China's ex-security chief indicted
April 3, 2015Zhou's indictment, which had been long expected, was announced on Friday by China's procuratorate on its website.
"The defendant Zhou Yongkang... took advantage of his posts to seek gains for others and illegally took huge property and assets from others, abused his power, causing huge losses to public property and the interests of the State and the people," the indictment said.
It added that Zhou "intentionally leaked state secrets."

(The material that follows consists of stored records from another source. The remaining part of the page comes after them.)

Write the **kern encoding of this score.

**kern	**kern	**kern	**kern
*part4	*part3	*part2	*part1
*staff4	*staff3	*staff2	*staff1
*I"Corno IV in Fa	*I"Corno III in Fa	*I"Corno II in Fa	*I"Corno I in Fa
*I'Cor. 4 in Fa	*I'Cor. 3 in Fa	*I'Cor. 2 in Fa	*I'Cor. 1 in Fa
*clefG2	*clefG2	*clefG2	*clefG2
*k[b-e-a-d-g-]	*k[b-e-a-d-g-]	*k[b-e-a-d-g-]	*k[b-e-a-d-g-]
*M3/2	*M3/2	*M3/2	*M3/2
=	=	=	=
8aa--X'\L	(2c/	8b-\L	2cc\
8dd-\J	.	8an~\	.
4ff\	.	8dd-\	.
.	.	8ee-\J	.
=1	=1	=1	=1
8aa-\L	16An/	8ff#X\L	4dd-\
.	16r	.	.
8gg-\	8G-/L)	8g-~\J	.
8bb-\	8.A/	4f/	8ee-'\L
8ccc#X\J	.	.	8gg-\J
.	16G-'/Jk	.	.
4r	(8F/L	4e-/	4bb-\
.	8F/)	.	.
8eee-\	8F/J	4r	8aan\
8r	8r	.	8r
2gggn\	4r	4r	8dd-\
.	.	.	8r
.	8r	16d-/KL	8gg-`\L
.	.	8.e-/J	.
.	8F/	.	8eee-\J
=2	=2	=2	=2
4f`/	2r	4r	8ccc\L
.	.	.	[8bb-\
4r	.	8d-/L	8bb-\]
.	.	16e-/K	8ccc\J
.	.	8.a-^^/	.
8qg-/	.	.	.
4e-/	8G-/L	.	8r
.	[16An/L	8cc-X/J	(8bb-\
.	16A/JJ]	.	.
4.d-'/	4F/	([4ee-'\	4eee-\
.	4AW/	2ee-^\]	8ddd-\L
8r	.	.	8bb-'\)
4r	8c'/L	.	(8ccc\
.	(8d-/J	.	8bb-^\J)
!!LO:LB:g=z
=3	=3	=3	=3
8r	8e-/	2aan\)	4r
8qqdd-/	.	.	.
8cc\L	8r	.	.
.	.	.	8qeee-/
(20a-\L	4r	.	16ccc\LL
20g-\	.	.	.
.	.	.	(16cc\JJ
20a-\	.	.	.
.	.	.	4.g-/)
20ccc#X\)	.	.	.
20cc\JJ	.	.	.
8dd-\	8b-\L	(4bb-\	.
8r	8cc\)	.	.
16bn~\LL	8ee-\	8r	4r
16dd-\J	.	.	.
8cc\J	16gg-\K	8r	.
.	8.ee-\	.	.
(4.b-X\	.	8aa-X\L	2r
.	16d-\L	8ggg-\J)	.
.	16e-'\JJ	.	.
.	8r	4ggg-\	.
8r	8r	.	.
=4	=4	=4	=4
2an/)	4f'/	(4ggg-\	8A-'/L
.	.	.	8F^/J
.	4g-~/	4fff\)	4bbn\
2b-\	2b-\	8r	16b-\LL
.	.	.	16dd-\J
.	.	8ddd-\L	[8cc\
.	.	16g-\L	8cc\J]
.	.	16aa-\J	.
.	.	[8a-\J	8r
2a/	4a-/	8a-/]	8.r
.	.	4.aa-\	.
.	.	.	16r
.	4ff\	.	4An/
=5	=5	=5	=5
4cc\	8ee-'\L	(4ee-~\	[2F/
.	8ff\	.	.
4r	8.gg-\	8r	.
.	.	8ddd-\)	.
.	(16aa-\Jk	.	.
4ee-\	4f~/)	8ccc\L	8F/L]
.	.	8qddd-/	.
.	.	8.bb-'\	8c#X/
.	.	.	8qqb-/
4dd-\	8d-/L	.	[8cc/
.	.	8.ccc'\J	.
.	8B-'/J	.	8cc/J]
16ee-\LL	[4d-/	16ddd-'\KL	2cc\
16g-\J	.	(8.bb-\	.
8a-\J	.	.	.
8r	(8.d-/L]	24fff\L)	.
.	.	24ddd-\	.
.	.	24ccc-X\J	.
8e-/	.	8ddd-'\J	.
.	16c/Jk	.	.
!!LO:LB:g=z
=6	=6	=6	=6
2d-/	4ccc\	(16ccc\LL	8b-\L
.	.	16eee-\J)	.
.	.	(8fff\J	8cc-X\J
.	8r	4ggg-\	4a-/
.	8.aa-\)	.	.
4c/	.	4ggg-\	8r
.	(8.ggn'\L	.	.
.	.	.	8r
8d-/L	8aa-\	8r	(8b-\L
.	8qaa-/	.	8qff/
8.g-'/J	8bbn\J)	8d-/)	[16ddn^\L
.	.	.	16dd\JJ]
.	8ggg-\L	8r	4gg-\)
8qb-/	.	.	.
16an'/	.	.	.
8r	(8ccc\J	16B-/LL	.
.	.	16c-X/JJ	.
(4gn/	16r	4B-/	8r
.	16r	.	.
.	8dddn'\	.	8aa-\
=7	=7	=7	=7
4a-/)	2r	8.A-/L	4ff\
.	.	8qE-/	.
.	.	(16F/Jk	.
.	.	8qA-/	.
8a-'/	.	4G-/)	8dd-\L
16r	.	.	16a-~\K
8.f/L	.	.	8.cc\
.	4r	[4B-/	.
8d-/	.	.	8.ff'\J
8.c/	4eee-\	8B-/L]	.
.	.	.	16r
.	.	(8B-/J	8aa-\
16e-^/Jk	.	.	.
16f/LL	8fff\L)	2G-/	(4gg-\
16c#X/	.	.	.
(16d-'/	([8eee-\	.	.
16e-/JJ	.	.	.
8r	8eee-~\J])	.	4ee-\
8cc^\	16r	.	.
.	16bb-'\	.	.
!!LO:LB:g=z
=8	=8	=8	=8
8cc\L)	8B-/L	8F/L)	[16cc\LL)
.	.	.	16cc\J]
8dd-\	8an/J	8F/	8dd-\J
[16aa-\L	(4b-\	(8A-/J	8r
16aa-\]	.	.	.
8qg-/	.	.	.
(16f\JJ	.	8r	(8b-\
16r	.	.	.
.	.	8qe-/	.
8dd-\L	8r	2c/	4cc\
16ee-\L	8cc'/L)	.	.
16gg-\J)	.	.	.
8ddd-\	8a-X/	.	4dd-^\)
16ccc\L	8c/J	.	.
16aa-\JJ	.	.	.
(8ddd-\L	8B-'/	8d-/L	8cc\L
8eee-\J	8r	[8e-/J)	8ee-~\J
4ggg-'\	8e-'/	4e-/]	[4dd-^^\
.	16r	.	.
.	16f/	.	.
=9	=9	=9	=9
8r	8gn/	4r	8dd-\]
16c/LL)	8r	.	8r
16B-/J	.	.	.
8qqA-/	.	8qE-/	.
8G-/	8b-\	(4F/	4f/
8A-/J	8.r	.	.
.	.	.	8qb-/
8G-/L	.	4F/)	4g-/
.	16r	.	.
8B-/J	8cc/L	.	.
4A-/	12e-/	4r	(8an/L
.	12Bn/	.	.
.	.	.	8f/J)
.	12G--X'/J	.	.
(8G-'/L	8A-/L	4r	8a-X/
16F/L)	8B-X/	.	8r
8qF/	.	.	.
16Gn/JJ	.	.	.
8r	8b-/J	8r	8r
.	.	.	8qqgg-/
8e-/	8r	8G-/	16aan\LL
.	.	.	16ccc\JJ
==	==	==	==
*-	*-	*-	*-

Zhou, a former member of the Politburo Standing Committee - the most powerful body in China - had been under investigation since 2013. He was expelled from the Communist Party and arrested in December.
High-profile trial
The indictment makes him the highest-level official to be charged as part of President Xi Jinping's much-vaunted anti-corruption drive. It sets the stage for the most prominent trial in China since that of the Gang of Four, who included Mao Zedong's widow Jiang Qing, in 1981, in which the defendants were accused of persecuting political opponents during the 1966-76 Cultural Revolution.
As the Chinese courts are under the close supervision of the ruling Communist Party, a guilty verdict is almost certain, with the Party's mouthpiece, the People's Daily, already branding him a "traitor."
The investigation into Zhou also scrutinized his allies in government and the oil industry, where he held a high position as head of the China National Petroleum Corporation.
Among them is Jiang Jiemin, also a former head of the same organization.
Judging by former trials of prominent figures, Zhou's trial - despite official promises that it will be open in accordance with Chinese law - seems likely to be a relatively closed affair to conceal political infighting at the highest level of the Party.